Sebastian Holzbrecher (Hamburg) ergänzt in seinem Leserbrief Florian Bocks Beitrag zur „Zeitenwende‘ für den westdeutschen Kaholizismus“ um eine ostdeutsche Perspektive.
Florian Bock hat jüngst gefragt, wann „jene Gegenwart der (west)deutschen katholischen Kirche, in der sie aktuell immer noch steckt“[1] begonnen hat. Die dabei vertretene These, dass sich eine Zeitenwende für den westdeutschen Katholizismus nicht 1968, sondern erst ab Mitte der 1970er Jahren vollzogen habe, lohnt einer eingehenden Diskussion.

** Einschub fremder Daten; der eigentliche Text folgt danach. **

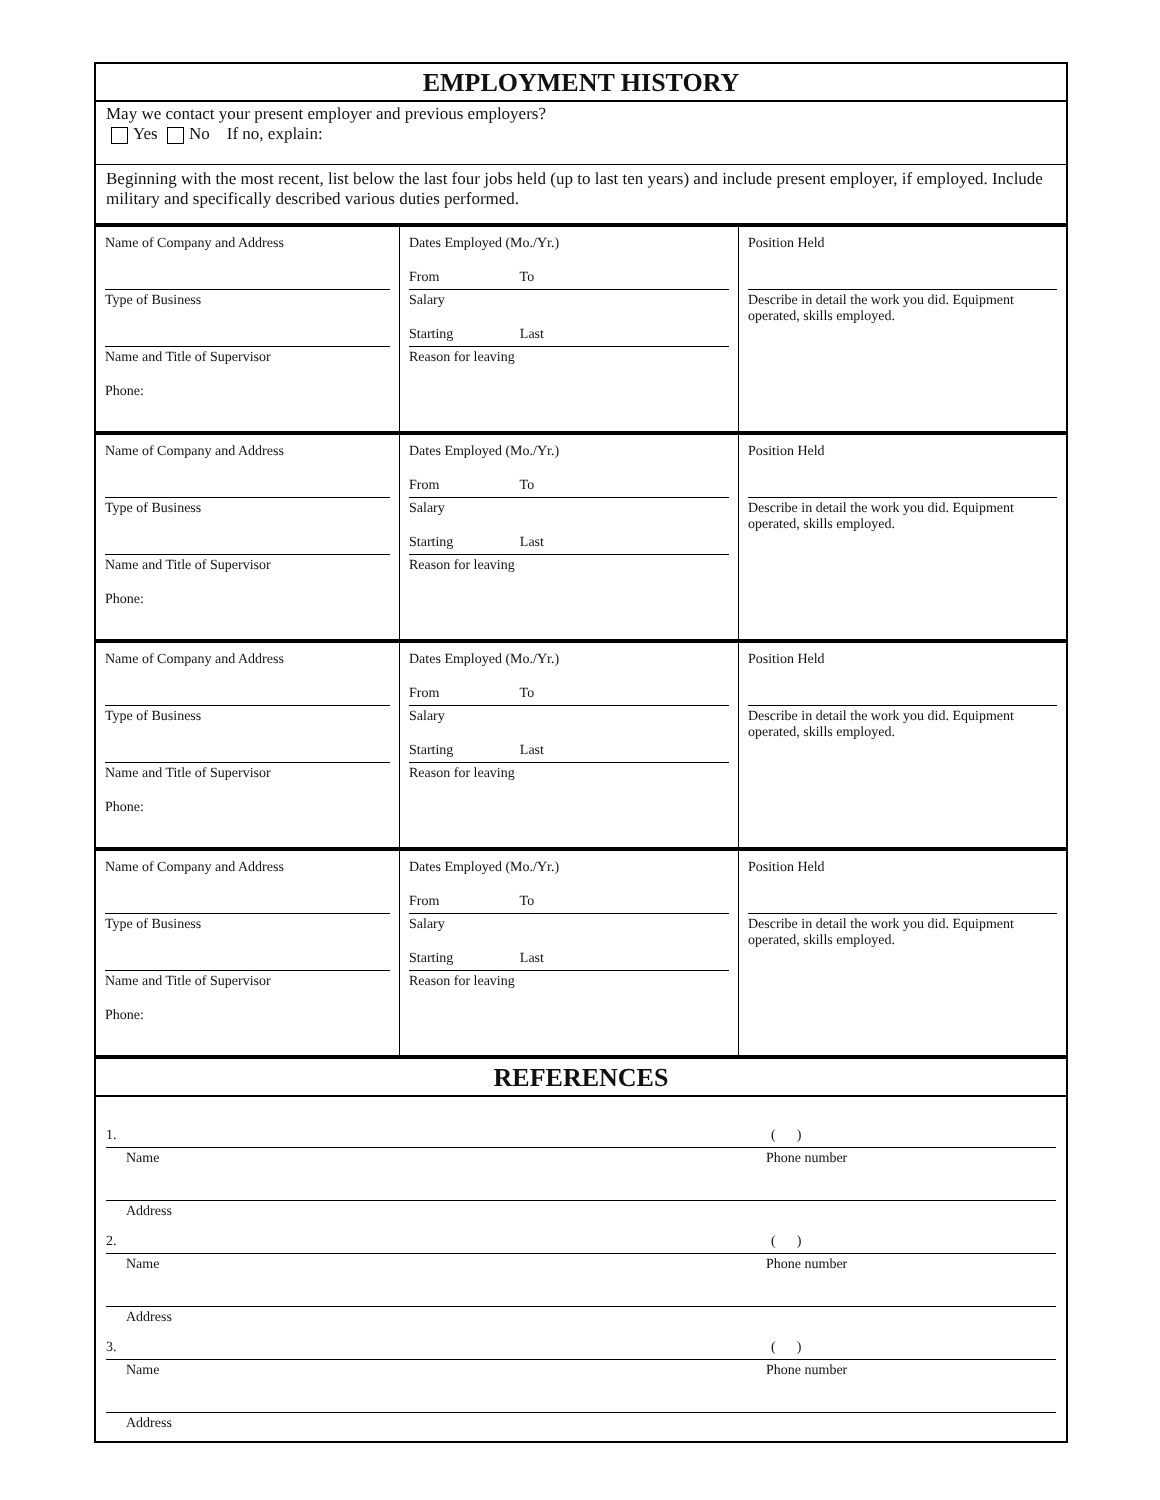EMPLOYMENT HISTORY
May we contact your present employer and previous employers?
Yes No If no, explain:
Beginning with the most recent, list below the last four jobs held (up to last ten years) and include present employer, if employed. Include military and specifically described various duties performed.
| Name of Company and Address Type of Business Name and Title of Supervisor Phone: | Dates Employed (Mo./Yr.) From To Salary Starting Last Reason for leaving | Position Held Describe in detail the work you did. Equipment operated, skills employed. |
| Name of Company and Address Type of Business Name and Title of Supervisor Phone: | Dates Employed (Mo./Yr.) From To Salary Starting Last Reason for leaving | Position Held Describe in detail the work you did. Equipment operated, skills employed. |
| Name of Company and Address Type of Business Name and Title of Supervisor Phone: | Dates Employed (Mo./Yr.) From To Salary Starting Last Reason for leaving | Position Held Describe in detail the work you did. Equipment operated, skills employed. |
| Name of Company and Address Type of Business Name and Title of Supervisor Phone: | Dates Employed (Mo./Yr.) From To Salary Starting Last Reason for leaving | Position Held Describe in detail the work you did. Equipment operated, skills employed. |
REFERENCES
1. ( )
Name Phone number
Address
2. ( )
Name Phone number
Address
3. ( )
Name Phone number
Address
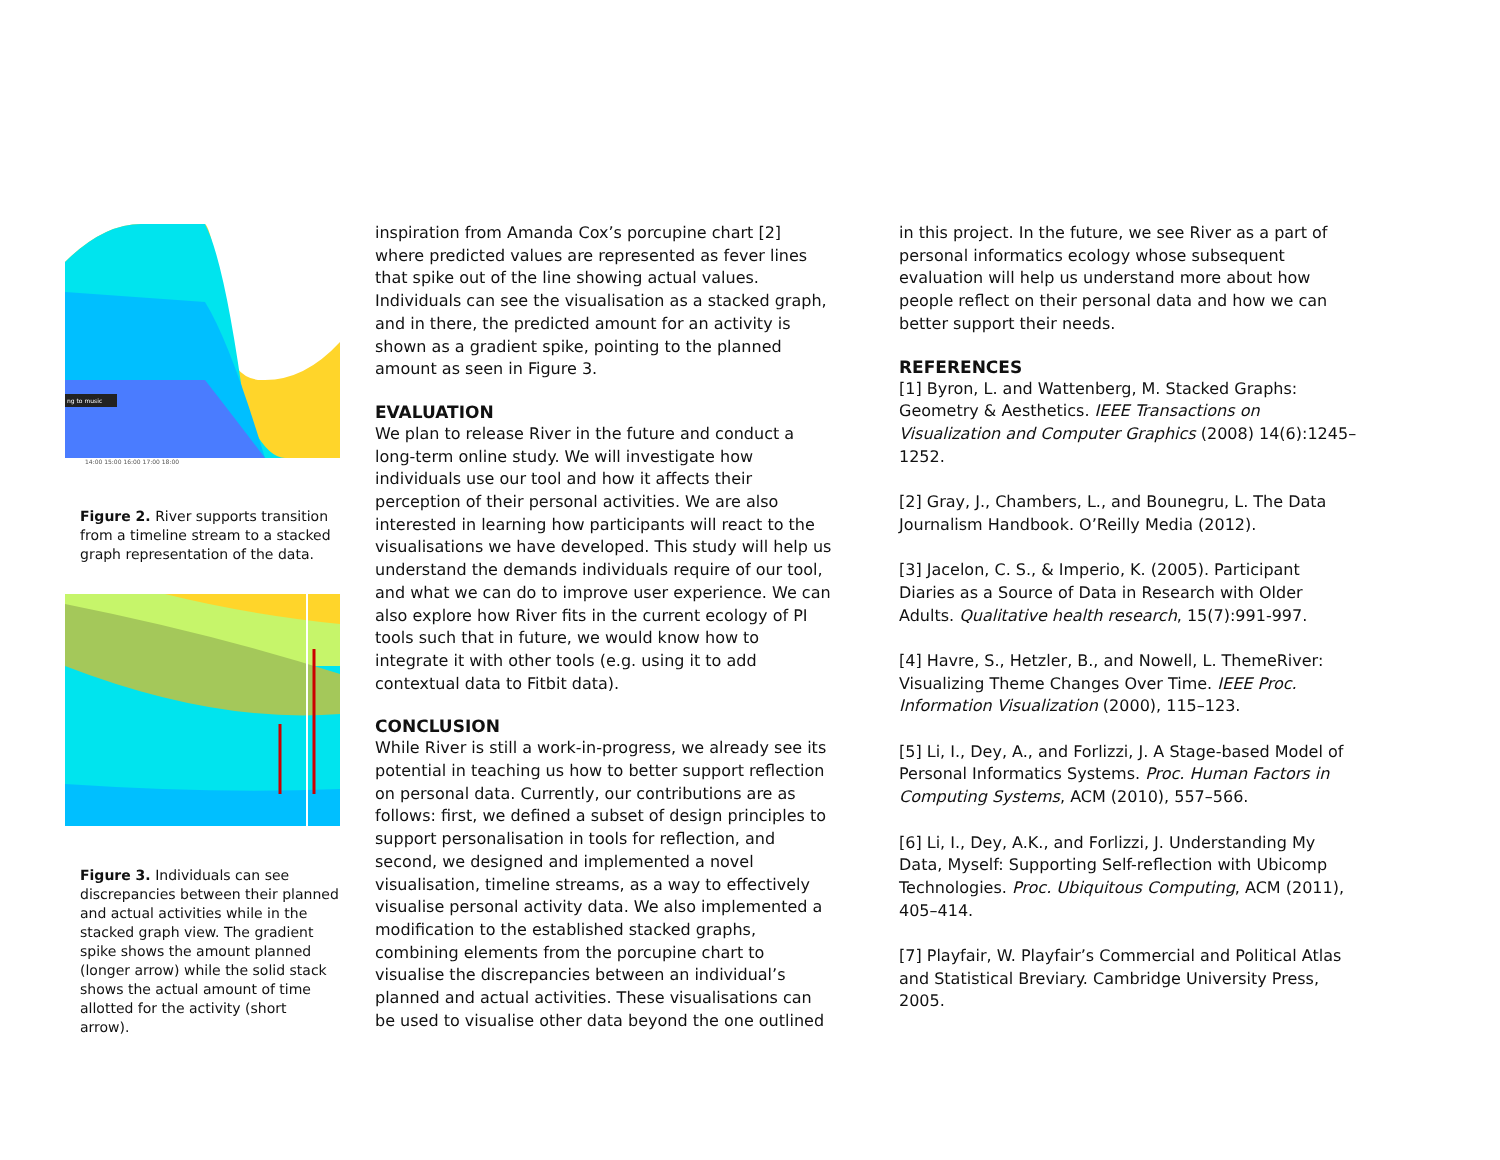ng to music
14:00 15:00 16:00 17:00 18:00
Figure 2. River supports transition from a timeline stream to a stacked graph representation of the data.
Figure 3. Individuals can see discrepancies between their planned and actual activities while in the stacked graph view. The gradient spike shows the amount planned (longer arrow) while the solid stack shows the actual amount of time allotted for the activity (short arrow).
inspiration from Amanda Cox’s porcupine chart [2] where predicted values are represented as fever lines that spike out of the line showing actual values. Individuals can see the visualisation as a stacked graph, and in there, the predicted amount for an activity is shown as a gradient spike, pointing to the planned amount as seen in Figure 3.
EVALUATION
We plan to release River in the future and conduct a long-term online study. We will investigate how individuals use our tool and how it affects their perception of their personal activities. We are also interested in learning how participants will react to the visualisations we have developed. This study will help us understand the demands individuals require of our tool, and what we can do to improve user experience. We can also explore how River fits in the current ecology of PI tools such that in future, we would know how to integrate it with other tools (e.g. using it to add contextual data to Fitbit data).
CONCLUSION
While River is still a work-in-progress, we already see its potential in teaching us how to better support reflection on personal data. Currently, our contributions are as follows: first, we defined a subset of design principles to support personalisation in tools for reflection, and second, we designed and implemented a novel visualisation, timeline streams, as a way to effectively visualise personal activity data. We also implemented a modification to the established stacked graphs, combining elements from the porcupine chart to visualise the discrepancies between an individual’s planned and actual activities. These visualisations can be used to visualise other data beyond the one outlined
in this project. In the future, we see River as a part of personal informatics ecology whose subsequent evaluation will help us understand more about how people reflect on their personal data and how we can better support their needs.
REFERENCES
[1] Byron, L. and Wattenberg, M. Stacked Graphs: Geometry & Aesthetics. IEEE Transactions on Visualization and Computer Graphics (2008) 14(6):1245–1252.
[2] Gray, J., Chambers, L., and Bounegru, L. The Data Journalism Handbook. O’Reilly Media (2012).
[3] Jacelon, C. S., & Imperio, K. (2005). Participant Diaries as a Source of Data in Research with Older Adults. Qualitative health research, 15(7):991-997.
[4] Havre, S., Hetzler, B., and Nowell, L. ThemeRiver: Visualizing Theme Changes Over Time. IEEE Proc. Information Visualization (2000), 115–123.
[5] Li, I., Dey, A., and Forlizzi, J. A Stage-based Model of Personal Informatics Systems. Proc. Human Factors in Computing Systems, ACM (2010), 557–566.
[6] Li, I., Dey, A.K., and Forlizzi, J. Understanding My Data, Myself: Supporting Self-reflection with Ubicomp Technologies. Proc. Ubiquitous Computing, ACM (2011), 405–414.
[7] Playfair, W. Playfair’s Commercial and Political Atlas and Statistical Breviary. Cambridge University Press, 2005.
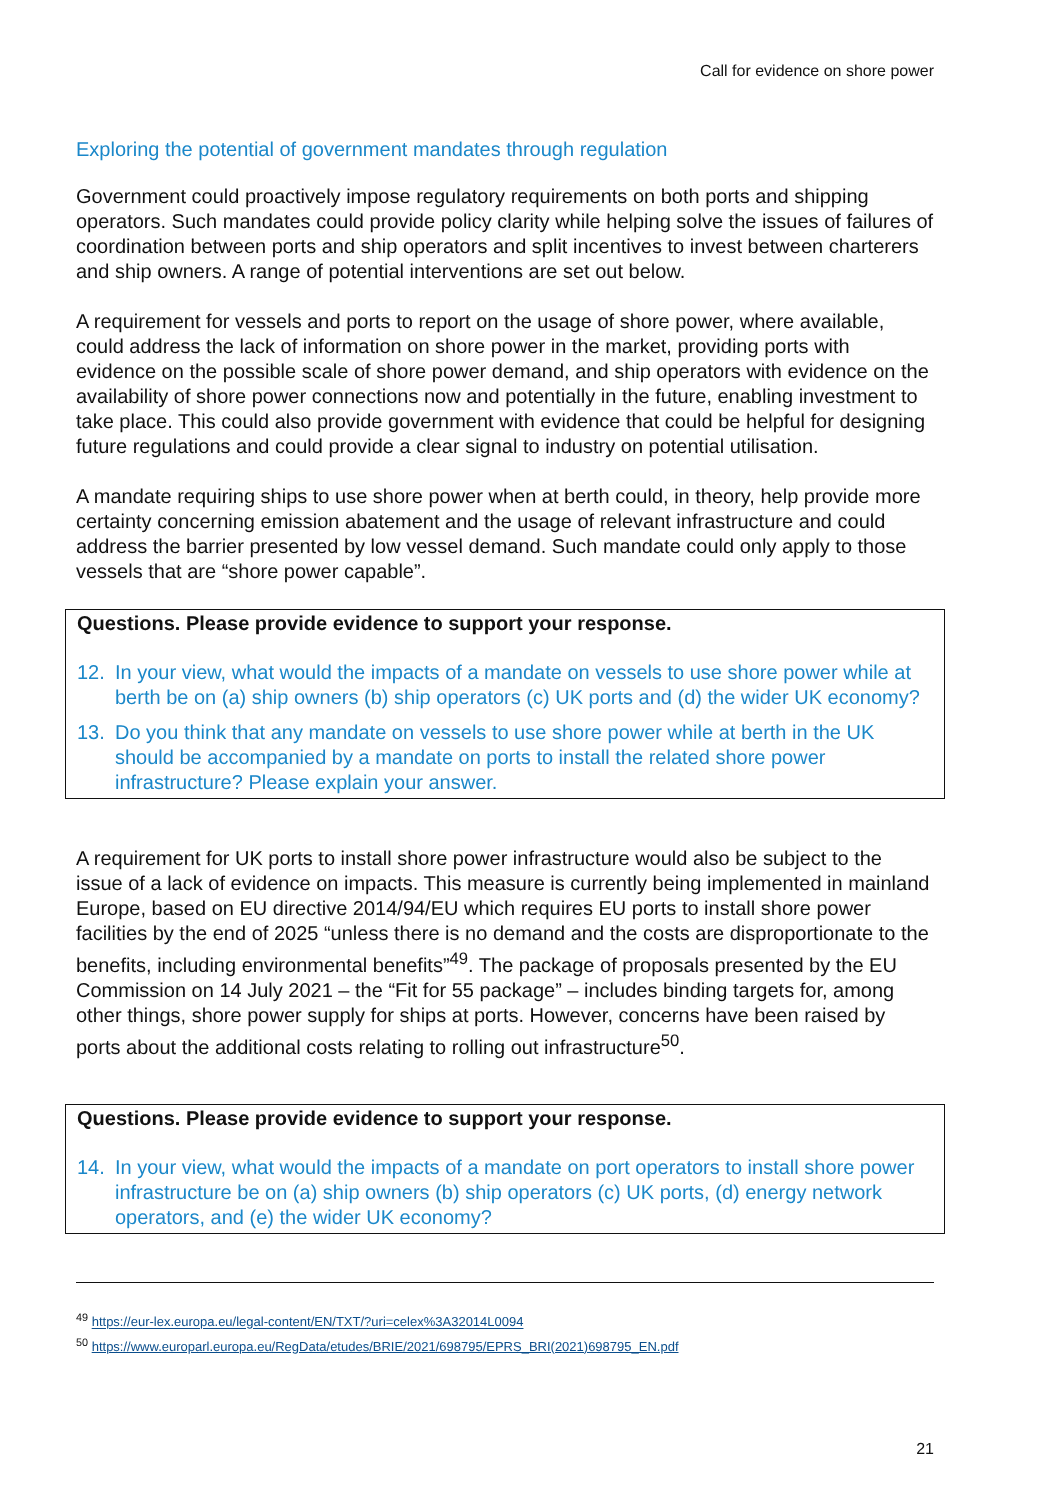Call for evidence on shore power
Exploring the potential of government mandates through regulation
Government could proactively impose regulatory requirements on both ports and shipping operators. Such mandates could provide policy clarity while helping solve the issues of failures of coordination between ports and ship operators and split incentives to invest between charterers and ship owners. A range of potential interventions are set out below.
A requirement for vessels and ports to report on the usage of shore power, where available, could address the lack of information on shore power in the market, providing ports with evidence on the possible scale of shore power demand, and ship operators with evidence on the availability of shore power connections now and potentially in the future, enabling investment to take place. This could also provide government with evidence that could be helpful for designing future regulations and could provide a clear signal to industry on potential utilisation.
A mandate requiring ships to use shore power when at berth could, in theory, help provide more certainty concerning emission abatement and the usage of relevant infrastructure and could address the barrier presented by low vessel demand. Such mandate could only apply to those vessels that are “shore power capable”.
Questions. Please provide evidence to support your response.
12. In your view, what would the impacts of a mandate on vessels to use shore power while at berth be on (a) ship owners (b) ship operators (c) UK ports and (d) the wider UK economy?
13. Do you think that any mandate on vessels to use shore power while at berth in the UK should be accompanied by a mandate on ports to install the related shore power infrastructure? Please explain your answer.
A requirement for UK ports to install shore power infrastructure would also be subject to the issue of a lack of evidence on impacts. This measure is currently being implemented in mainland Europe, based on EU directive 2014/94/EU which requires EU ports to install shore power facilities by the end of 2025 “unless there is no demand and the costs are disproportionate to the benefits, including environmental benefits”<sup>49</sup>. The package of proposals presented by the EU Commission on 14 July 2021 – the “Fit for 55 package” – includes binding targets for, among other things, shore power supply for ships at ports. However, concerns have been raised by ports about the additional costs relating to rolling out infrastructure<sup>50</sup>.
Questions. Please provide evidence to support your response.
14. In your view, what would the impacts of a mandate on port operators to install shore power infrastructure be on (a) ship owners (b) ship operators (c) UK ports, (d) energy network operators, and (e) the wider UK economy?
<sup>49</sup> https://eur-lex.europa.eu/legal-content/EN/TXT/?uri=celex%3A32014L0094
<sup>50</sup> https://www.europarl.europa.eu/RegData/etudes/BRIE/2021/698795/EPRS_BRI(2021)698795_EN.pdf
21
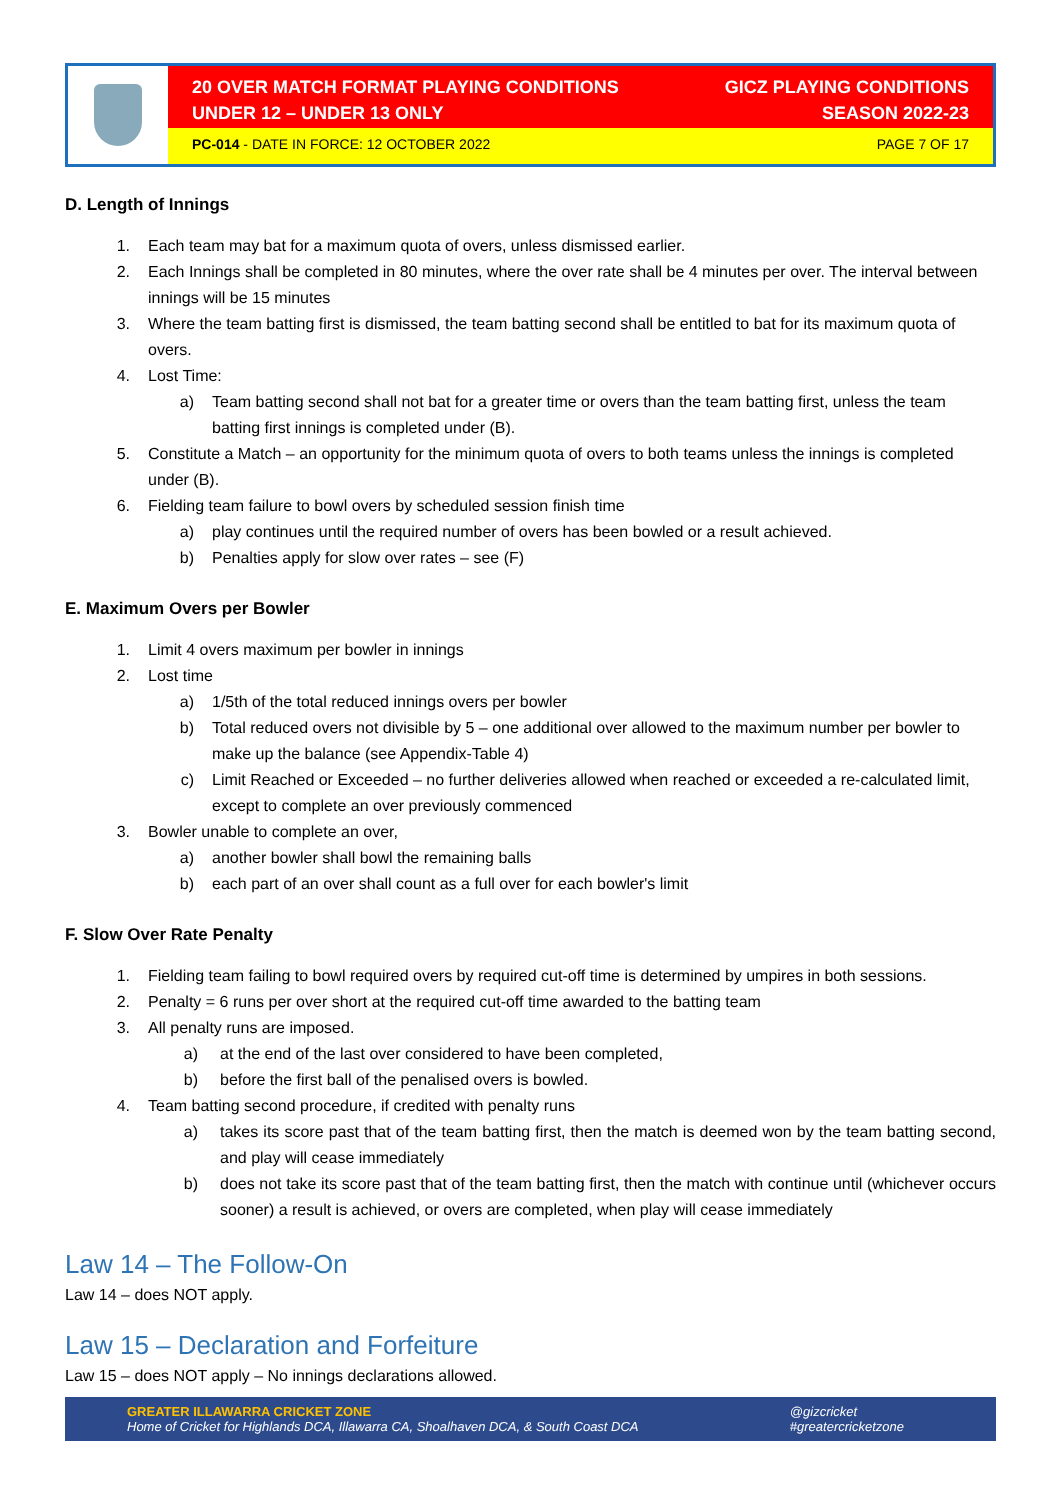20 OVER MATCH FORMAT PLAYING CONDITIONS
UNDER 12 – UNDER 13 ONLY
GICZ PLAYING CONDITIONS
SEASON 2022-23
PC-014 - DATE IN FORCE: 12 OCTOBER 2022
PAGE 7 OF 17
D. Length of Innings
1. Each team may bat for a maximum quota of overs, unless dismissed earlier.
2. Each Innings shall be completed in 80 minutes, where the over rate shall be 4 minutes per over. The interval between innings will be 15 minutes
3. Where the team batting first is dismissed, the team batting second shall be entitled to bat for its maximum quota of overs.
4. Lost Time:
a) Team batting second shall not bat for a greater time or overs than the team batting first, unless the team batting first innings is completed under (B).
5. Constitute a Match – an opportunity for the minimum quota of overs to both teams unless the innings is completed under (B).
6. Fielding team failure to bowl overs by scheduled session finish time
a) play continues until the required number of overs has been bowled or a result achieved.
b) Penalties apply for slow over rates – see (F)
E. Maximum Overs per Bowler
1. Limit 4 overs maximum per bowler in innings
2. Lost time
a) 1/5th of the total reduced innings overs per bowler
b) Total reduced overs not divisible by 5 – one additional over allowed to the maximum number per bowler to make up the balance (see Appendix-Table 4)
c) Limit Reached or Exceeded – no further deliveries allowed when reached or exceeded a re-calculated limit, except to complete an over previously commenced
3. Bowler unable to complete an over,
a) another bowler shall bowl the remaining balls
b) each part of an over shall count as a full over for each bowler's limit
F. Slow Over Rate Penalty
1. Fielding team failing to bowl required overs by required cut-off time is determined by umpires in both sessions.
2. Penalty = 6 runs per over short at the required cut-off time awarded to the batting team
3. All penalty runs are imposed.
a) at the end of the last over considered to have been completed,
b) before the first ball of the penalised overs is bowled.
4. Team batting second procedure, if credited with penalty runs
a) takes its score past that of the team batting first, then the match is deemed won by the team batting second, and play will cease immediately
b) does not take its score past that of the team batting first, then the match with continue until (whichever occurs sooner) a result is achieved, or overs are completed, when play will cease immediately
Law 14 – The Follow-On
Law 14 – does NOT apply.
Law 15 – Declaration and Forfeiture
Law 15 – does NOT apply – No innings declarations allowed.
GREATER ILLAWARRA CRICKET ZONE
Home of Cricket for Highlands DCA, Illawarra CA, Shoalhaven DCA, & South Coast DCA
@gizcricket
#greatercricketzone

An dieser Stelle soll die Perspektive auf den westdeutschen Katholizismus um den Blick auf die ostdeutsche Kirche und Theologie erweitert werden. Hat es im ostdeutschen Katholizismus vergleichbare Entwicklungen zur bundesdeutschen „Zeitenwende“ ab Mitte der 70er Jahren gegeben?
Wer den Begriff der „Zeitenwende“ verwendet, setzt sich nicht erst in jüngster Zeit der Kritik aus, dass der Terminus inflationär gebraucht und politisch instrumentalisiert werde. Begrifflich fasst „Zeitenwende“ eine Schwelle des Übergangs, das Ende eine Ära und den Beginn einer neuen Epoche. Dies setzt methodologisch voraus, dass es einen klar identifizierbaren Kipppunkt gibt, an dem sich etwas grundlegend verändert hat. Ob es sinnvoll ist, Zeitenwenden als Zeitgenosse zu postulieren, kann dabei offenbleiben. Eine allzu punktuelle Betrachtung von Geschichte steht allerdings vor der Herausforderung, nicht in schwarz-weiß-Darstellungen abzugleiten. Mit Thomas Nipperdey wäre insofern kritisch einzuwenden: „die Grundfarbe der Geschichte ist grau, in unendlichen Schattierungen.“[2] Zeitenwenden sollten nicht inflationär ausgerufen werden und fallen nicht vom Himmel. Sie haben mindestens einen retrospektiv darstellbaren Vorlauf und der Umschlagpunkt sollte zuvor Vertrautes in einem deutlich veränderten Horizont erkennbar werden lassen.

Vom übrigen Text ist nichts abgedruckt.